Ladd considers that the eighth king of 17:11 is the “seventh [king] in his full antichristian manifestation...the full satanic embodiment of the beast.”
The 10 Kings
Ladd rejects the idea of commentators who believe the 10 kings of 17:12ff represent Persian satraps who will be allied with Nero as well as the idea that they are “ten European kingdoms of a revived Roman empire.” He believes both interpretations ignore the point that these kings have not yet received their power. He refers to Daniel 7:7 and 7:24. In that Scripture, the Antichrist actually begins as one of the 10 kings. Ladd believes that the number 10 is symbolic of the “fullness of Antichrist’s power.” He also interprets the 10 kings to represent “the totality of the powers of all nations...made subservient to Antichrist.” Note that this contradicts his emphasis that the 10 kings will receive their power when Antichrist/Beast comes.
He comments on verse 17:15 that this depicts the “woman” as “the capital city of a complex civilization consisting of many nations…”
Ladd considers that verse 17:16 seems to go against the earlier parts of the chapter that depict the woman and the Beast as allies. But, “for reasons which are not explained, a sort of civil war arises within the camp of the beast.” He notes that the “prophets sometimes foresaw an eschatological state of chaos…(Ezek. 38:21; Hag. 2:22; Zech. 14:13).”
Ezekiel 38:21b: “Every man’s sword will be against his brother.”
Haggai 2:22c: And the horses and their riders shall go down, every one by the sword of his brother.”
Zechariah 14:13: “And on that day a great panic from the Lord shall fall on them, so that each will seize the hand of another, and the hand of the one will be raised against the hand of the other.”
These verses do not seem to depict the rebellion against the Harlot Babylon, but rather a general chaos among allied troops. They may be more applicable to the Battle of Armageddon.
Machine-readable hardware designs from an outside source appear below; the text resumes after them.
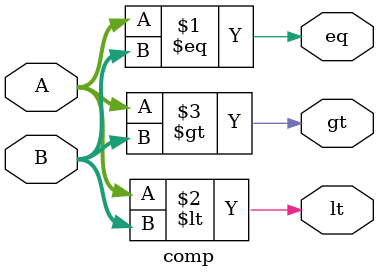
<source format=v>
module comp(output eq, lt, gt, input [15:0] A, B);
assign eq = (A == B);
assign lt = (A < B);
assign gt = (A > B);
endmodule

</source>
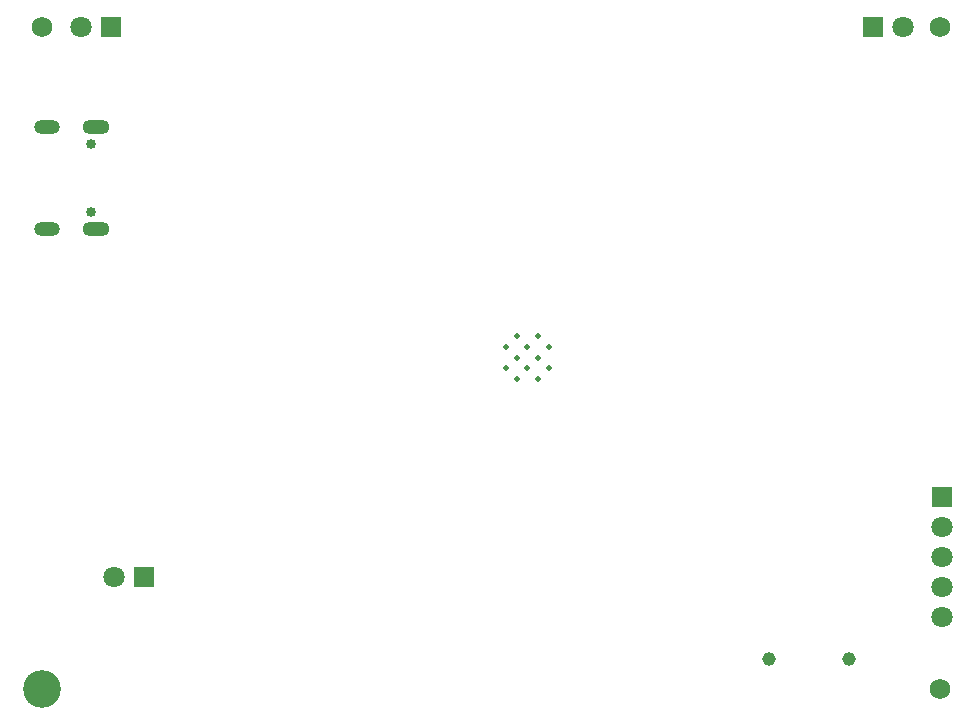
<source format=gbs>
G04*
G04 #@! TF.GenerationSoftware,Altium Limited,Altium Designer,20.2.6 (244)*
G04*
G04 Layer_Color=16711935*
%FSLAX24Y24*%
%MOIN*%
G70*
G04*
G04 #@! TF.SameCoordinates,7583AB6C-3689-415F-B137-6D089145A127*
G04*
G04*
G04 #@! TF.FilePolarity,Negative*
G04*
G01*
G75*
%ADD74C,0.0336*%
%ADD75O,0.0907X0.0493*%
%ADD76O,0.0867X0.0474*%
%ADD77C,0.0710*%
%ADD78R,0.0710X0.0710*%
%ADD79R,0.0710X0.0710*%
%ADD80C,0.0198*%
%ADD81C,0.0680*%
%ADD82C,0.1261*%
%ADD83C,0.0454*%
D74*
X2399Y18960D02*
D03*
Y16684D02*
D03*
D75*
X2596Y16121D02*
D03*
Y19523D02*
D03*
D76*
X950Y16121D02*
D03*
Y19523D02*
D03*
D77*
X29465Y22835D02*
D03*
X2071D02*
D03*
X3173Y4528D02*
D03*
X30787Y6165D02*
D03*
Y5165D02*
D03*
Y4165D02*
D03*
Y3165D02*
D03*
D78*
X28465Y22835D02*
D03*
X3071D02*
D03*
X4173Y4528D02*
D03*
D79*
X30787Y7165D02*
D03*
D80*
X16239Y11464D02*
D03*
Y12186D02*
D03*
X16600Y11102D02*
D03*
Y11825D02*
D03*
Y12547D02*
D03*
X16962Y11464D02*
D03*
Y12186D02*
D03*
X17323Y11102D02*
D03*
Y11825D02*
D03*
Y12547D02*
D03*
X17684Y11464D02*
D03*
Y12186D02*
D03*
D81*
X787Y22835D02*
D03*
X30709Y787D02*
D03*
Y22835D02*
D03*
D82*
X787Y787D02*
D03*
D83*
X25000Y1772D02*
D03*
X27677D02*
D03*
M02*

</source>
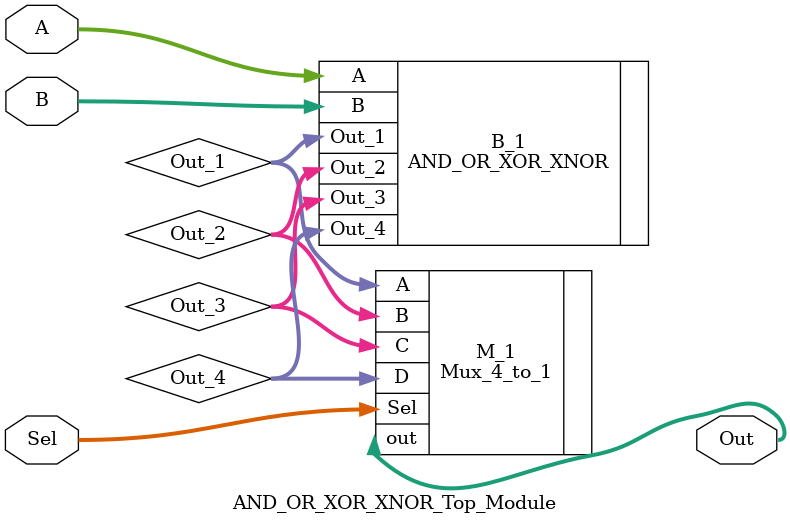
<source format=v>
module AND_OR_XOR_XNOR_Top_Module (
   input [3:0] A , B , 
   input [1:0] Sel , 
   output [3:0] Out 
);

wire [3:0] Out_1 , Out_2 , Out_3 , Out_4 ;  

AND_OR_XOR_XNOR B_1 ( .A( A ) ,
                      .B( B ) , 
                      .Out_1( Out_1 ) ,
                      .Out_2( Out_2 ) ,
                      .Out_3( Out_3 ) ,
                      .Out_4( Out_4 )  
);

Mux_4_to_1 M_1 (.A   ( Out_1 )  ,
                .B   ( Out_2 ) ,
                .C   ( Out_3 ) ,
                .D   ( Out_4 )  ,
                .Sel ( Sel ) ,
                .out (Out) 
               ) ;

endmodule

</source>
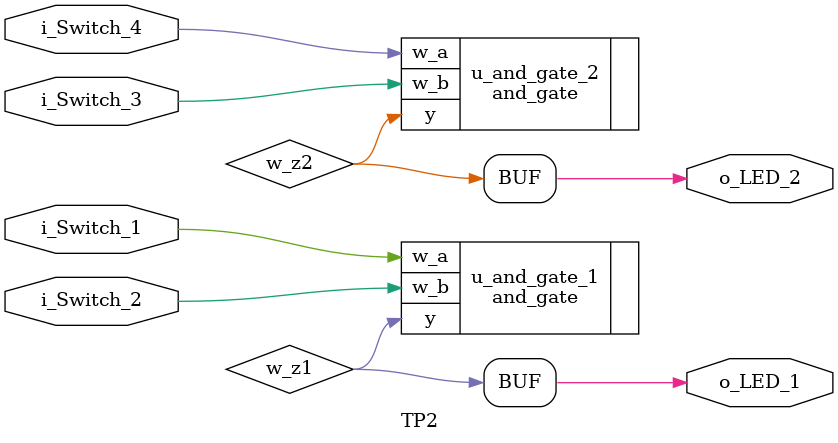
<source format=v>
module TP2
    (input i_Switch_1,
    input i_Switch_2,
    input i_Switch_3,
    input i_Switch_4,
    output o_LED_1,
    output o_LED_2);

    wire w_z1, w_z2;

    and_gate u_and_gate_1(
        .w_a(i_Switch_1),
        .w_b(i_Switch_2),
        .y(w_z1)
    );


    assign o_LED_1 = w_z1;

    and_gate u_and_gate_2(
        .w_a(i_Switch_4),
        .w_b(i_Switch_3),
        .y(w_z2)
    );

    assign o_LED_2 = w_z2;
endmodule
</source>
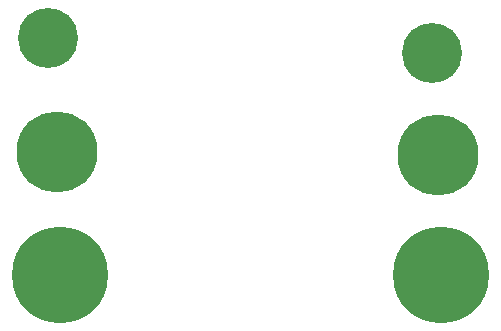
<source format=gbr>
G04 start of page 3 for group 1 idx 1 *
G04 Title: (unknown), solder *
G04 Creator: pcb 20110918 *
G04 CreationDate: Fri Nov 15 20:15:44 2013 UTC *
G04 For: fosse *
G04 Format: Gerber/RS-274X *
G04 PCB-Dimensions: 200000 200000 *
G04 PCB-Coordinate-Origin: lower left *
%MOIN*%
%FSLAX25Y25*%
%LNBOTTOM*%
%ADD29C,0.1440*%
%ADD28C,0.1160*%
%ADD27C,0.0890*%
%ADD26C,0.1495*%
%ADD25C,0.1285*%
%ADD24C,0.0960*%
%ADD23C,0.3200*%
%ADD22C,0.2700*%
%ADD21C,0.2000*%
G54D21*X13000Y176000D03*
G54D22*X16000Y138000D03*
G54D23*X17000Y97000D03*
G54D21*X141000Y171000D03*
G54D22*X143000Y137000D03*
G54D23*X144000Y97000D03*
G54D24*G54D25*G54D26*G54D27*G54D28*G54D29*M02*

</source>
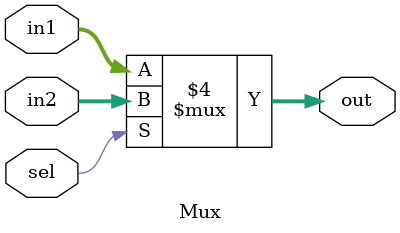
<source format=v>


module Mux(in1, in2, sel, out);

input[31:0] in1;
input[31:0] in2;
input sel;
output reg [31:0]  out;

always @(*)
   if (sel == 0)
      out = in1;
   else
      out = in2;

endmodule 

</source>
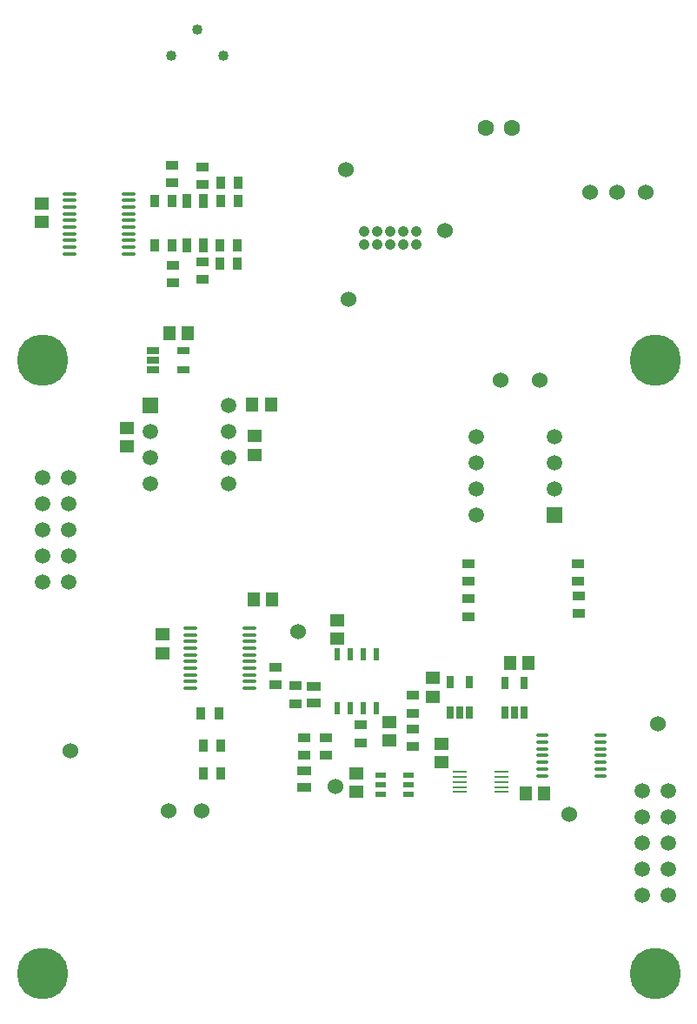
<source format=gbr>
G04 Layer_Color=255*
%FSLAX26Y26*%
%MOIN*%
%TF.FileFunction,Pads,Top*%
%TF.Part,Single*%
G01*
G75*
%TA.AperFunction,SMDPad,CuDef*%
%ADD10R,0.057087X0.045276*%
%ADD11R,0.045276X0.057087*%
G04:AMPARAMS|DCode=12|XSize=21.654mil|YSize=49.213mil|CornerRadius=1.949mil|HoleSize=0mil|Usage=FLASHONLY|Rotation=180.000|XOffset=0mil|YOffset=0mil|HoleType=Round|Shape=RoundedRectangle|*
%AMROUNDEDRECTD12*
21,1,0.021654,0.045315,0,0,180.0*
21,1,0.017756,0.049213,0,0,180.0*
1,1,0.003898,-0.008878,0.022657*
1,1,0.003898,0.008878,0.022657*
1,1,0.003898,0.008878,-0.022657*
1,1,0.003898,-0.008878,-0.022657*
%
%ADD12ROUNDEDRECTD12*%
%ADD13R,0.051181X0.033465*%
%ADD14O,0.055118X0.013780*%
%ADD15R,0.039370X0.023622*%
%ADD16R,0.037402X0.053150*%
G04:AMPARAMS|DCode=17|XSize=25.591mil|YSize=47.244mil|CornerRadius=1.919mil|HoleSize=0mil|Usage=FLASHONLY|Rotation=180.000|XOffset=0mil|YOffset=0mil|HoleType=Round|Shape=RoundedRectangle|*
%AMROUNDEDRECTD17*
21,1,0.025591,0.043406,0,0,180.0*
21,1,0.021752,0.047244,0,0,180.0*
1,1,0.003839,-0.010876,0.021703*
1,1,0.003839,0.010876,0.021703*
1,1,0.003839,0.010876,-0.021703*
1,1,0.003839,-0.010876,-0.021703*
%
%ADD17ROUNDEDRECTD17*%
%ADD18O,0.049213X0.013780*%
%ADD19O,0.057087X0.009842*%
G04:AMPARAMS|DCode=20|XSize=25.591mil|YSize=47.244mil|CornerRadius=1.919mil|HoleSize=0mil|Usage=FLASHONLY|Rotation=90.000|XOffset=0mil|YOffset=0mil|HoleType=Round|Shape=RoundedRectangle|*
%AMROUNDEDRECTD20*
21,1,0.025591,0.043406,0,0,90.0*
21,1,0.021752,0.047244,0,0,90.0*
1,1,0.003839,0.021703,0.010876*
1,1,0.003839,0.021703,-0.010876*
1,1,0.003839,-0.021703,-0.010876*
1,1,0.003839,-0.021703,0.010876*
%
%ADD20ROUNDEDRECTD20*%
%ADD21R,0.033465X0.051181*%
%ADD22R,0.053150X0.037402*%
%TA.AperFunction,ComponentPad*%
%ADD25C,0.060000*%
%ADD26C,0.059055*%
%ADD27C,0.062992*%
%ADD28C,0.040000*%
%ADD29R,0.059055X0.059055*%
%TA.AperFunction,ViaPad*%
%ADD30C,0.196850*%
%TA.AperFunction,ComponentPad*%
%ADD31C,0.042000*%
D10*
X1647386Y1213134D02*
D03*
Y1284000D02*
D03*
X1682110Y960472D02*
D03*
Y1031339D02*
D03*
X1355110Y847677D02*
D03*
Y918543D02*
D03*
X473110Y2242543D02*
D03*
Y2171677D02*
D03*
X963110Y2210543D02*
D03*
Y2139677D02*
D03*
X147110Y3030472D02*
D03*
Y3101338D02*
D03*
X1480000Y1115433D02*
D03*
Y1044567D02*
D03*
X1280000Y1434567D02*
D03*
Y1505433D02*
D03*
X610110Y1379678D02*
D03*
Y1450544D02*
D03*
D11*
X2004567Y840000D02*
D03*
X2075433D02*
D03*
X2015795Y1340110D02*
D03*
X1944929D02*
D03*
X638677Y2606110D02*
D03*
X709543D02*
D03*
X961677Y1585110D02*
D03*
X1032543D02*
D03*
X1026543Y2331110D02*
D03*
X955677D02*
D03*
D12*
X1430386Y1373913D02*
D03*
X1380386D02*
D03*
X1330386D02*
D03*
X1280386D02*
D03*
X1430386Y1167220D02*
D03*
X1380386D02*
D03*
X1330386D02*
D03*
X1280386D02*
D03*
D13*
X1571110Y1216575D02*
D03*
Y1149646D02*
D03*
X1783110Y1519646D02*
D03*
Y1586575D02*
D03*
X2208110Y1531646D02*
D03*
Y1598575D02*
D03*
X2205110Y1653646D02*
D03*
Y1720575D02*
D03*
X1783110Y1653646D02*
D03*
Y1720575D02*
D03*
X1570362Y1089109D02*
D03*
Y1022180D02*
D03*
X648110Y3182646D02*
D03*
Y3249575D02*
D03*
X651110Y2798646D02*
D03*
Y2865575D02*
D03*
X764110Y2877575D02*
D03*
Y2810646D02*
D03*
X766110Y3174646D02*
D03*
Y3241575D02*
D03*
X1120000Y1253465D02*
D03*
Y1186535D02*
D03*
X1155110Y1054575D02*
D03*
Y987646D02*
D03*
X1043854Y1324939D02*
D03*
Y1258010D02*
D03*
X1237110Y1054575D02*
D03*
Y987646D02*
D03*
X1370000Y1103465D02*
D03*
Y1036535D02*
D03*
D14*
X716922Y1475268D02*
D03*
Y1449678D02*
D03*
Y1424086D02*
D03*
Y1398496D02*
D03*
Y1372906D02*
D03*
Y1347314D02*
D03*
Y1321724D02*
D03*
Y1296134D02*
D03*
Y1270544D02*
D03*
Y1244952D02*
D03*
X943300Y1475268D02*
D03*
Y1449678D02*
D03*
Y1424086D02*
D03*
Y1398496D02*
D03*
Y1372906D02*
D03*
Y1347314D02*
D03*
Y1321724D02*
D03*
Y1296134D02*
D03*
Y1270544D02*
D03*
Y1244952D02*
D03*
X255944Y3139724D02*
D03*
Y3114134D02*
D03*
Y3088544D02*
D03*
Y3062952D02*
D03*
Y3037362D02*
D03*
Y3011772D02*
D03*
Y2986182D02*
D03*
Y2960590D02*
D03*
Y2935000D02*
D03*
Y2909410D02*
D03*
X482322Y3139724D02*
D03*
Y3114134D02*
D03*
Y3088544D02*
D03*
Y3062952D02*
D03*
Y3037362D02*
D03*
Y3011772D02*
D03*
Y2986182D02*
D03*
Y2960590D02*
D03*
Y2935000D02*
D03*
Y2909410D02*
D03*
D15*
X1447574Y912796D02*
D03*
Y875394D02*
D03*
Y837992D02*
D03*
X1555842D02*
D03*
Y875394D02*
D03*
Y912796D02*
D03*
D16*
X703614Y3110111D02*
D03*
X766606D02*
D03*
X704614Y2941111D02*
D03*
X767606D02*
D03*
D17*
X1924386Y1149932D02*
D03*
X1961788D02*
D03*
X1999188D02*
D03*
Y1266074D02*
D03*
X1924386D02*
D03*
X1714216Y1151496D02*
D03*
X1751618D02*
D03*
X1789018D02*
D03*
Y1267638D02*
D03*
X1714216D02*
D03*
D18*
X2069622Y1063386D02*
D03*
Y1037796D02*
D03*
Y1012204D02*
D03*
Y986614D02*
D03*
Y961024D02*
D03*
Y935434D02*
D03*
Y909842D02*
D03*
X2292062Y1063386D02*
D03*
Y1037796D02*
D03*
Y1012204D02*
D03*
Y986614D02*
D03*
Y961024D02*
D03*
Y935434D02*
D03*
Y909842D02*
D03*
D19*
X1910292Y846772D02*
D03*
Y866456D02*
D03*
Y886142D02*
D03*
Y905826D02*
D03*
Y925512D02*
D03*
X1750842Y846772D02*
D03*
Y866456D02*
D03*
Y886142D02*
D03*
Y905826D02*
D03*
Y925512D02*
D03*
D20*
X574040Y2539512D02*
D03*
Y2502110D02*
D03*
Y2464708D02*
D03*
X690182D02*
D03*
Y2539512D02*
D03*
D21*
X835646Y3110110D02*
D03*
X902575D02*
D03*
X834646Y3181110D02*
D03*
X901575D02*
D03*
X832646Y2871110D02*
D03*
X899575D02*
D03*
X647575Y2941095D02*
D03*
X580646D02*
D03*
X832646D02*
D03*
X899575D02*
D03*
X581646Y3110110D02*
D03*
X648575D02*
D03*
X826575Y1148110D02*
D03*
X759646D02*
D03*
X833575Y917110D02*
D03*
X766646D02*
D03*
X833575Y1024110D02*
D03*
X766646D02*
D03*
D22*
X1190000Y1188504D02*
D03*
Y1251496D02*
D03*
X1156110Y927606D02*
D03*
Y864614D02*
D03*
D25*
X2170000Y760000D02*
D03*
X634913Y774110D02*
D03*
X2058338Y2423260D02*
D03*
X1908732D02*
D03*
X1315110Y3231110D02*
D03*
X1323110Y2735110D02*
D03*
X2466110Y3145110D02*
D03*
X2355110Y3145110D02*
D03*
X2250110Y3143810D02*
D03*
X1694110Y2997110D02*
D03*
X1132110Y1463110D02*
D03*
X760110Y774110D02*
D03*
X257759Y1005858D02*
D03*
X1275110Y868110D02*
D03*
X2511110Y1107110D02*
D03*
D26*
X150110Y2050110D02*
D03*
Y1950110D02*
D03*
Y1850110D02*
D03*
Y1750110D02*
D03*
Y1650110D02*
D03*
X250110Y2050110D02*
D03*
Y1950110D02*
D03*
Y1850110D02*
D03*
Y1750110D02*
D03*
Y1650110D02*
D03*
X1814134Y2209568D02*
D03*
Y2109568D02*
D03*
Y2009568D02*
D03*
Y1909568D02*
D03*
X2114134Y2209568D02*
D03*
Y2109568D02*
D03*
Y2009568D02*
D03*
X2450110Y850110D02*
D03*
Y750110D02*
D03*
Y650110D02*
D03*
Y550110D02*
D03*
Y450110D02*
D03*
X2550110Y850110D02*
D03*
Y750110D02*
D03*
Y650110D02*
D03*
Y550110D02*
D03*
Y450110D02*
D03*
X866110Y2027110D02*
D03*
Y2127110D02*
D03*
Y2227110D02*
D03*
Y2327110D02*
D03*
X566110Y2027110D02*
D03*
Y2127110D02*
D03*
Y2227110D02*
D03*
D27*
X1952110Y3390110D02*
D03*
X1852110D02*
D03*
D28*
X644110Y3669110D02*
D03*
X844110D02*
D03*
X744110Y3769110D02*
D03*
D29*
X2114134Y1909568D02*
D03*
X566110Y2327110D02*
D03*
D30*
X150110Y150110D02*
D03*
X2500110D02*
D03*
X150110Y2500110D02*
D03*
X2500110D02*
D03*
D31*
X1585110Y2995112D02*
D03*
Y2945112D02*
D03*
X1535110Y2995112D02*
D03*
Y2945112D02*
D03*
X1485110Y2995112D02*
D03*
Y2945112D02*
D03*
X1435110Y2995112D02*
D03*
Y2945112D02*
D03*
X1385110Y2995112D02*
D03*
Y2945112D02*
D03*
%TF.MD5,95e6f1a1575f25cdbd78cd07feb96ff9*%
M02*

</source>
Ladd rebuts the commentators who believe that the destruction of the city is consistent with the myth of Nero redivivus. He quotes a passage from the Sibylline Oracles that seems to depict Nero destroying Rome. Ladd, however, seems to believe that the myth--contrary to the Oracles--depicts Nero as making Rome his capital. He is not very clear on this point. He also asserts that Nero is not an Antichrist figure because he “did not promote the emperor cult, and his role in the Sibylline Oracles lost the religious note that is the most important characteristic of the beast in Revelation.”
Ladd considers 17:17 as an explanation for the “surprising turn of events” in which the city is destroyed by the 10 kings: “divine sovereignty...has motivated the ten kings…”
On 17:18, he comments that in “the first century this [the city’s dominion over the kings of the earth] stood for Rome; but in the end time, it will stand for eschatological Babylon.” Thus, Ladd consistently maintains a futurist interpretation of Revelation.
Crossway. The Holy Bible English Standard Version. Wheaton, IL: Crossway, 2001.
Ladd, George Eldon. A Commentary on the Revelation of John. Grand Rapids: William B. Eerdmans Publ. Co., 1972.